▶ [EXERCISE DIRECTIONS]:
Only one span of the material below is wanted. Output it exactly, from the line with "Figura professionale di" through the line with "Белореченский район |", without any pictures.
******************************
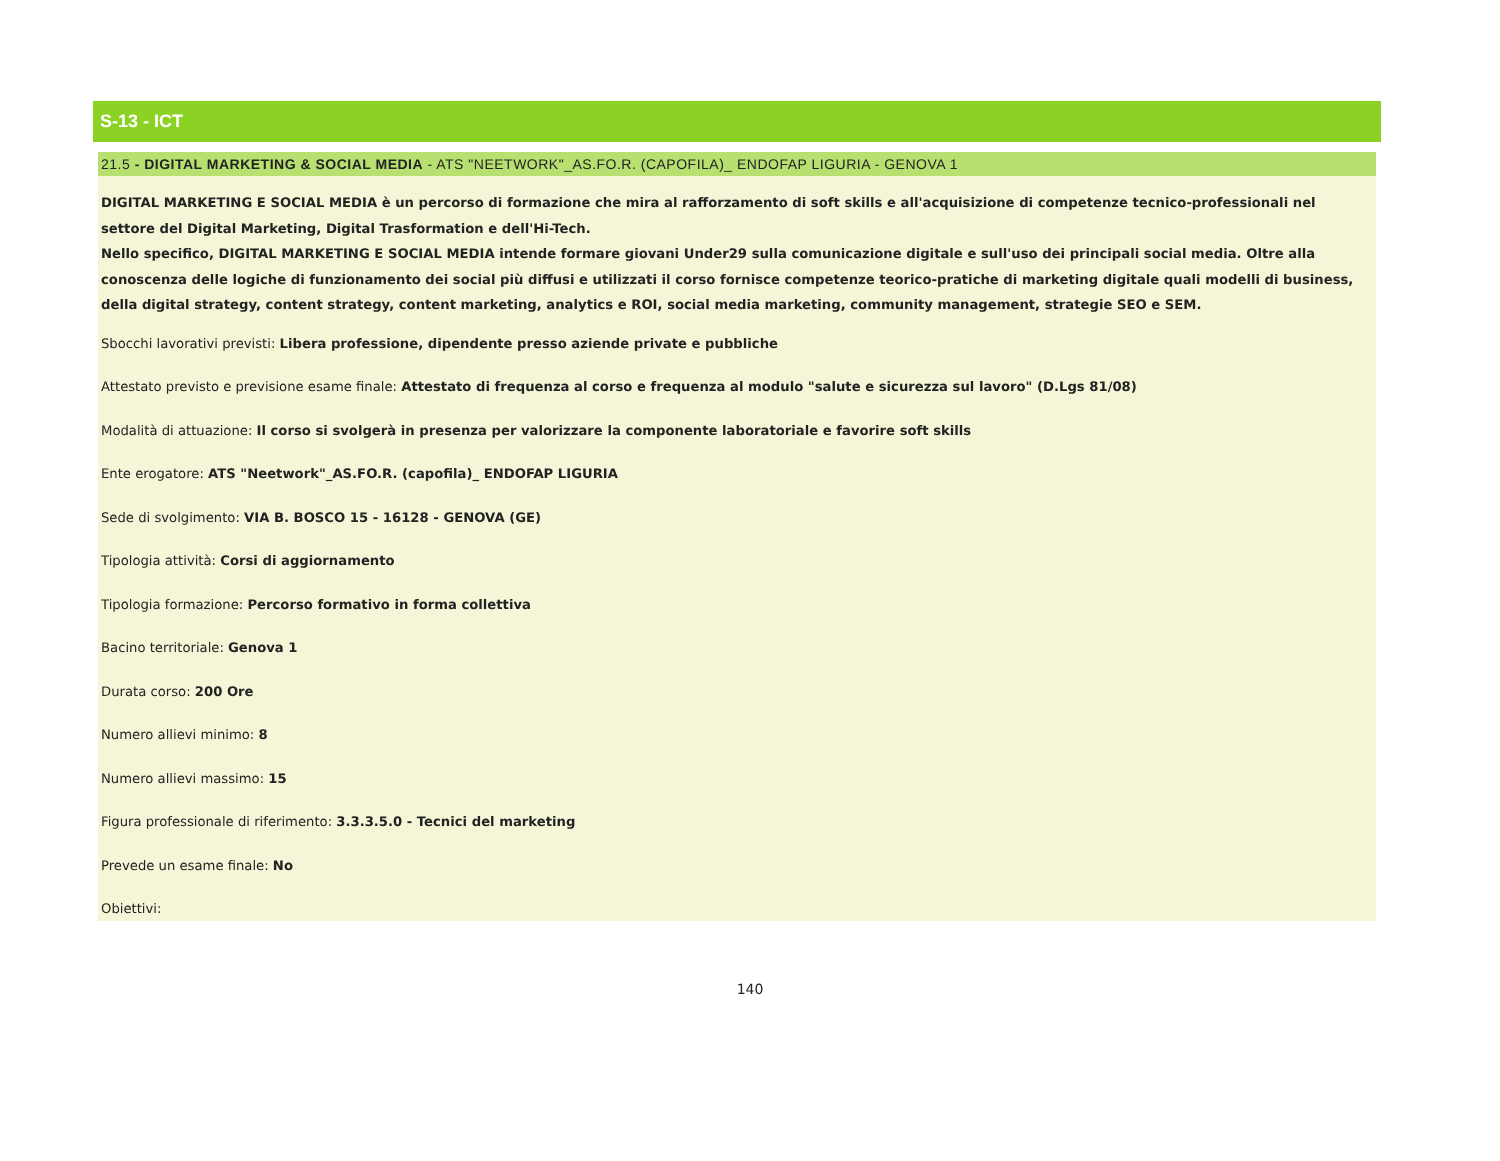S-13 - ICT
21.5 - DIGITAL MARKETING & SOCIAL MEDIA - ATS "NEETWORK"_AS.FO.R. (CAPOFILA)_ ENDOFAP LIGURIA - GENOVA 1
DIGITAL MARKETING E SOCIAL MEDIA è un percorso di formazione che mira al rafforzamento di soft skills e all'acquisizione di competenze tecnico-professionali nel settore del Digital Marketing, Digital Trasformation e dell'Hi-Tech.
Nello specifico, DIGITAL MARKETING E SOCIAL MEDIA intende formare giovani Under29 sulla comunicazione digitale e sull'uso dei principali social media. Oltre alla conoscenza delle logiche di funzionamento dei social più diffusi e utilizzati il corso fornisce competenze teorico-pratiche di marketing digitale quali modelli di business, della digital strategy, content strategy, content marketing, analytics e ROI, social media marketing, community management, strategie SEO e SEM.
Sbocchi lavorativi previsti: Libera professione, dipendente presso aziende private e pubbliche
Attestato previsto e previsione esame finale: Attestato di frequenza al corso e frequenza al modulo "salute e sicurezza sul lavoro" (D.Lgs 81/08)
Modalità di attuazione: Il corso si svolgerà in presenza per valorizzare la componente laboratoriale e favorire soft skills
Ente erogatore: ATS "Neetwork"_AS.FO.R. (capofila)_ ENDOFAP LIGURIA
Sede di svolgimento: VIA B. BOSCO 15 - 16128 - GENOVA (GE)
Tipologia attività: Corsi di aggiornamento
Tipologia formazione: Percorso formativo in forma collettiva
Bacino territoriale: Genova 1
Durata corso: 200 Ore
Numero allievi minimo: 8
Numero allievi massimo: 15
Figura professionale di riferimento: 3.3.3.5.0 - Tecnici del marketing
Prevede un esame finale: No
Obiettivi:
140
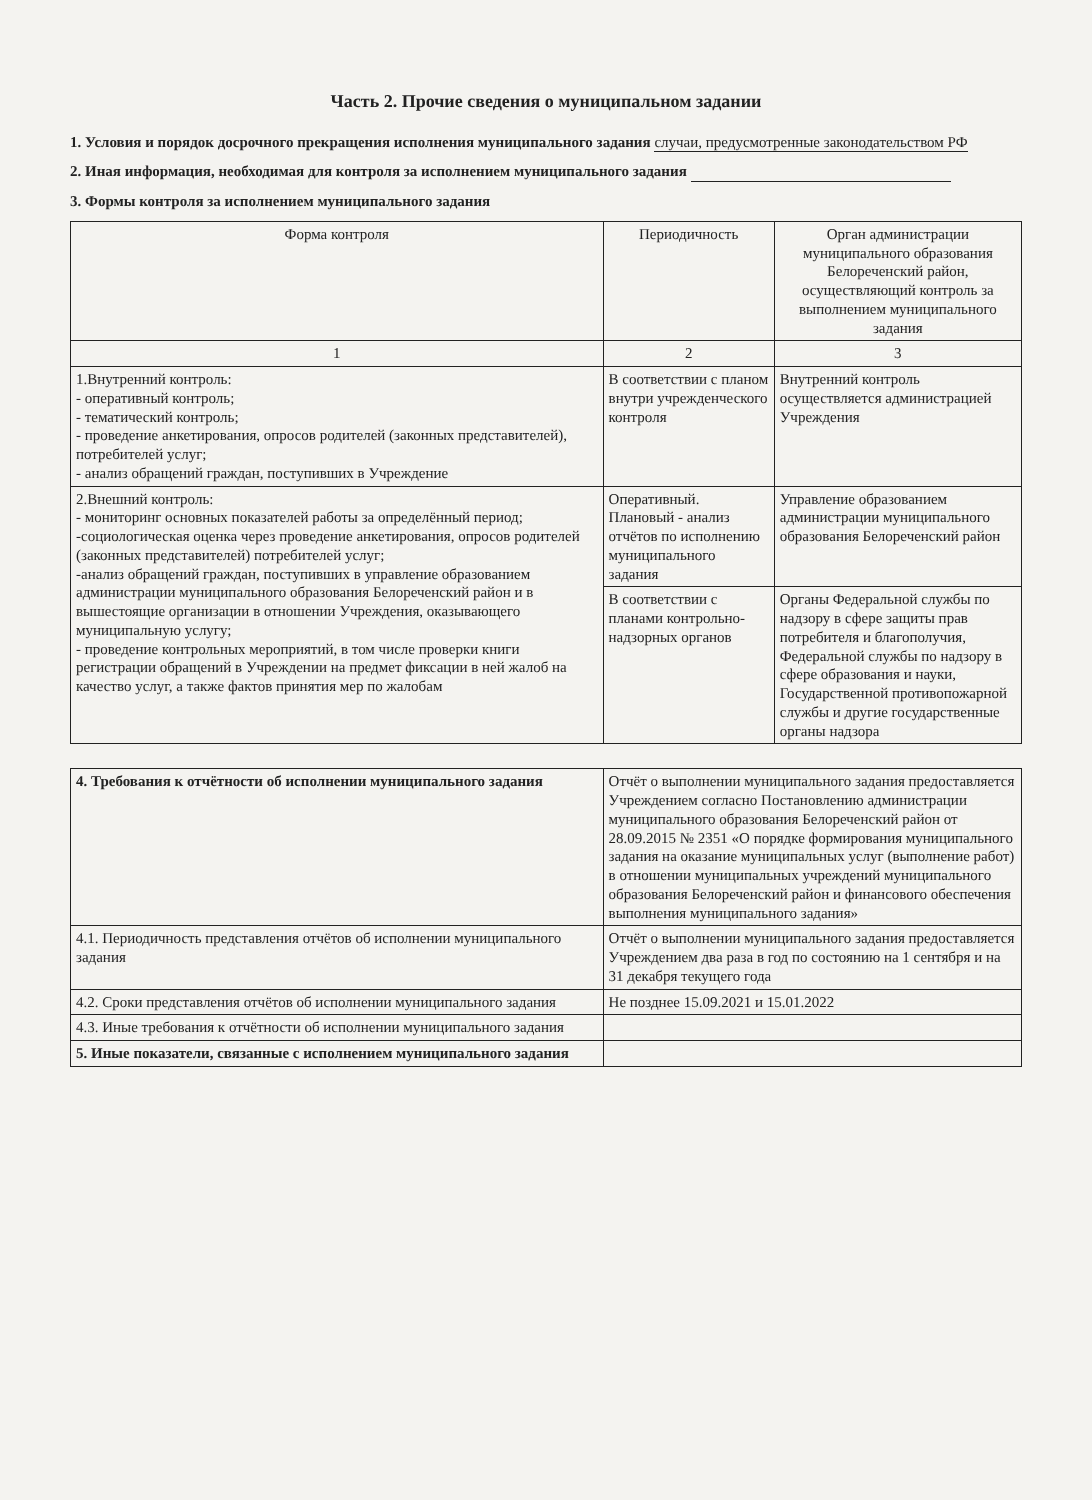Часть 2. Прочие сведения о муниципальном задании
1. Условия и порядок досрочного прекращения исполнения муниципального задания случаи, предусмотренные законодательством РФ
2. Иная информация, необходимая для контроля за исполнением муниципального задания
3. Формы контроля за исполнением муниципального задания
| Форма контроля | Периодичность | Орган администрации муниципального образования Белореченский район, осуществляющий контроль за выполнением муниципального задания |
| --- | --- | --- |
| 1 | 2 | 3 |
| 1.Внутренний контроль: - оперативный контроль; - тематический контроль; - проведение анкетирования, опросов родителей (законных представителей), потребителей услуг; - анализ обращений граждан, поступивших в Учреждение | В соответствии с планом внутри учрежденческого контроля | Внутренний контроль осуществляется администрацией Учреждения |
| 2.Внешний контроль: - мониторинг основных показателей работы за определённый период; -социологическая оценка через проведение анкетирования, опросов родителей (законных представителей) потребителей услуг; -анализ обращений граждан, поступивших в управление образованием администрации муниципального образования Белореченский район и в вышестоящие организации в отношении Учреждения, оказывающего муниципальную услугу; - проведение контрольных мероприятий, в том числе проверки книги регистрации обращений в Учреждении на предмет фиксации в ней жалоб на качество услуг, а также фактов принятия мер по жалобам | Оперативный. Плановый - анализ отчётов по исполнению муниципального задания | Управление образованием администрации муниципального образования Белореченский район |
| | В соответствии с планами контрольно-надзорных органов | Органы Федеральной службы по надзору в сфере защиты прав потребителя и благополучия, Федеральной службы по надзору в сфере образования и науки, Государственной противопожарной службы и другие государственные органы надзора |
| 4. Требования к отчётности об исполнении муниципального задания | Отчёт о выполнении муниципального задания предоставляется Учреждением согласно Постановлению администрации муниципального образования Белореченский район от 28.09.2015 № 2351 «О порядке формирования муниципального задания на оказание муниципальных услуг (выполнение работ) в отношении муниципальных учреждений муниципального образования Белореченский район и финансового обеспечения выполнения муниципального задания» |
| 4.1. Периодичность представления отчётов об исполнении муниципального задания | Отчёт о выполнении муниципального задания предоставляется Учреждением два раза в год по состоянию на 1 сентября и на 31 декабря текущего года |
| 4.2. Сроки представления отчётов об исполнении муниципального задания | Не позднее 15.09.2021 и 15.01.2022 |
| 4.3. Иные требования к отчётности об исполнении муниципального задания | |
| 5. Иные показатели, связанные с исполнением муниципального задания | |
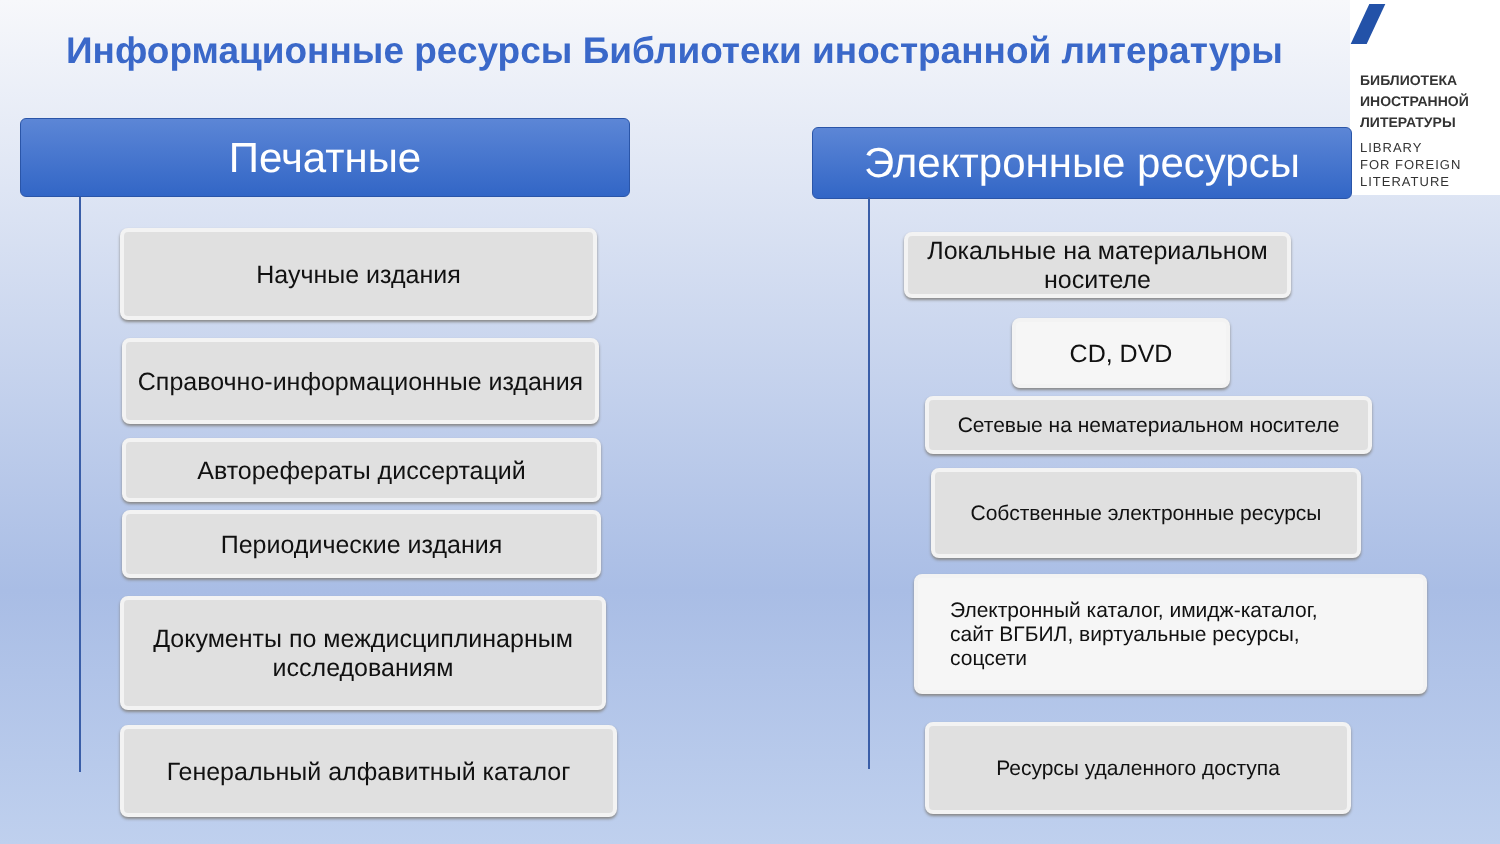Информационные ресурсы Библиотеки иностранной литературы
БИБЛИОТЕКА
ИНОСТРАННОЙ
ЛИТЕРАТУРЫ
LIBRARY
FOR FOREIGN
LITERATURE
Печатные Электронные ресурсы
Научные издания
Справочно-информационные издания
Авторефераты диссертаций
Периодические издания
Документы по междисциплинарным исследованиям
Генеральный алфавитный каталог
Локальные на материальном носителе
CD, DVD
Сетевые на нематериальном носителе
Собственные электронные ресурсы
Электронный каталог, имидж-каталог,
сайт ВГБИЛ, виртуальные ресурсы,
соцсети
Ресурсы удаленного доступа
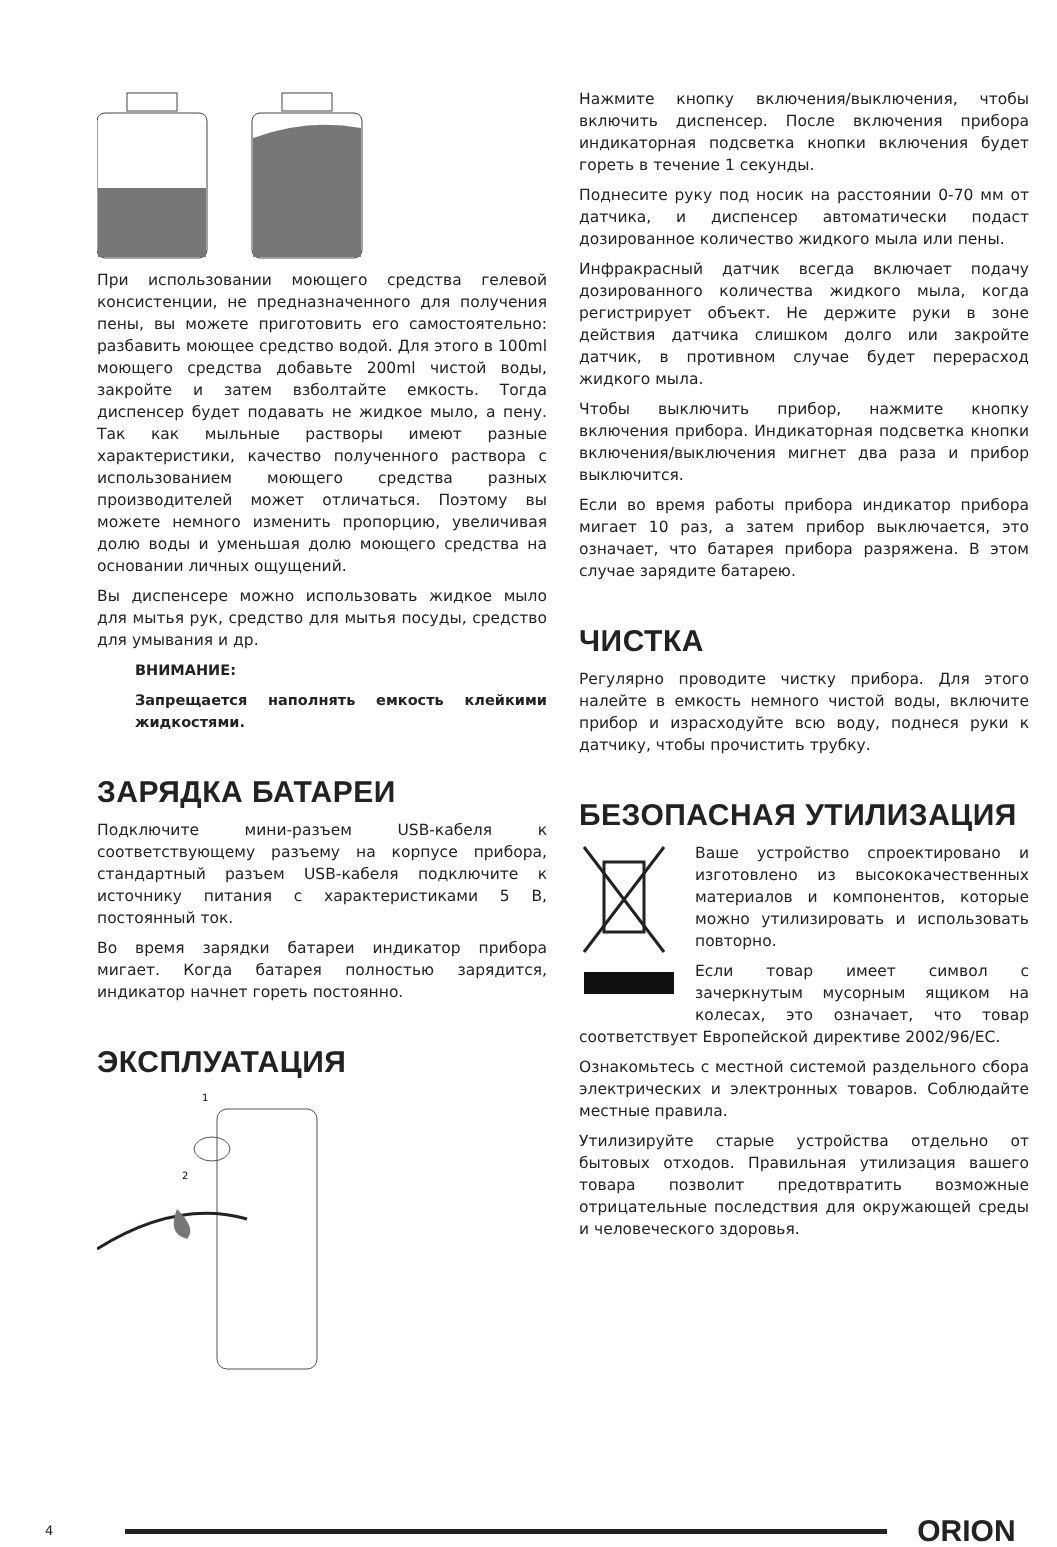При использовании моющего средства гелевой консистенции, не предназначенного для получения пены, вы можете приготовить его самостоятельно: разбавить моющее средство водой. Для этого в 100ml моющего средства добавьте 200ml чистой воды, закройте и затем взболтайте емкость. Тогда диспенсер будет подавать не жидкое мыло, а пену. Так как мыльные растворы имеют разные характеристики, качество полученного раствора с использованием моющего средства разных производителей может отличаться. Поэтому вы можете немного изменить пропорцию, увеличивая долю воды и уменьшая долю моющего средства на основании личных ощущений.
Вы диспенсере можно использовать жидкое мыло для мытья рук, средство для мытья посуды, средство для умывания и др.
ВНИМАНИЕ:
Запрещается наполнять емкость клейкими жидкостями.
ЗАРЯДКА БАТАРЕИ
Подключите мини-разъем USB-кабеля к соответствующему разъему на корпусе прибора, стандартный разъем USB-кабеля подключите к источнику питания с характеристиками 5 В, постоянный ток.
Во время зарядки батареи индикатор прибора мигает. Когда батарея полностью зарядится, индикатор начнет гореть постоянно.
ЭКСПЛУАТАЦИЯ
1
2
Нажмите кнопку включения/выключения, чтобы включить диспенсер. После включения прибора индикаторная подсветка кнопки включения будет гореть в течение 1 секунды.
Поднесите руку под носик на расстоянии 0-70 мм от датчика, и диспенсер автоматически подаст дозированное количество жидкого мыла или пены.
Инфракрасный датчик всегда включает подачу дозированного количества жидкого мыла, когда регистрирует объект. Не держите руки в зоне действия датчика слишком долго или закройте датчик, в противном случае будет перерасход жидкого мыла.
Чтобы выключить прибор, нажмите кнопку включения прибора. Индикаторная подсветка кнопки включения/выключения мигнет два раза и прибор выключится.
Если во время работы прибора индикатор прибора мигает 10 раз, а затем прибор выключается, это означает, что батарея прибора разряжена. В этом случае зарядите батарею.
ЧИСТКА
Регулярно проводите чистку прибора. Для этого налейте в емкость немного чистой воды, включите прибор и израсходуйте всю воду, поднеся руки к датчику, чтобы прочистить трубку.
БЕЗОПАСНАЯ УТИЛИЗАЦИЯ
Ваше устройство спроектировано и изготовлено из высококачественных материалов и компонентов, которые можно утилизировать и использовать повторно.
Если товар имеет символ с зачеркнутым мусорным ящиком на колесах, это означает, что товар соответствует Европейской директиве 2002/96/EC.
Ознакомьтесь с местной системой раздельного сбора электрических и электронных товаров. Соблюдайте местные правила.
Утилизируйте старые устройства отдельно от бытовых отходов. Правильная утилизация вашего товара позволит предотвратить возможные отрицательные последствия для окружающей среды и человеческого здоровья.
4
ORION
******************************
▶ [FINAL ANSWER]:
Figura professionale di riferimento: 3.3.3.5.0 - Tecnici del marketing
Prevede un esame finale: No
Obiettivi:
140
Часть 2. Прочие сведения о муниципальном задании
1. Условия и порядок досрочного прекращения исполнения муниципального задания случаи, предусмотренные законодательством РФ
2. Иная информация, необходимая для контроля за исполнением муниципального задания
3. Формы контроля за исполнением муниципального задания
| Форма контроля | Периодичность | Орган администрации муниципального образования Белореченский район, осуществляющий контроль за выполнением муниципального задания |
| --- | --- | --- |
| 1 | 2 | 3 |
| 1.Внутренний контроль: - оперативный контроль; - тематический контроль; - проведение анкетирования, опросов родителей (законных представителей), потребителей услуг; - анализ обращений граждан, поступивших в Учреждение | В соответствии с планом внутри учрежденческого контроля | Внутренний контроль осуществляется администрацией Учреждения |
| 2.Внешний контроль: - мониторинг основных показателей работы за определённый период; -социологическая оценка через проведение анкетирования, опросов родителей (законных представителей) потребителей услуг; -анализ обращений граждан, поступивших в управление образованием администрации муниципального образования Белореченский район и в вышестоящие организации в отношении Учреждения, оказывающего муниципальную услугу; - проведение контрольных мероприятий, в том числе проверки книги регистрации обращений в Учреждении на предмет фиксации в ней жалоб на качество услуг, а также фактов принятия мер по жалобам | Оперативный. Плановый - анализ отчётов по исполнению муниципального задания | Управление образованием администрации муниципального образования Белореченский район |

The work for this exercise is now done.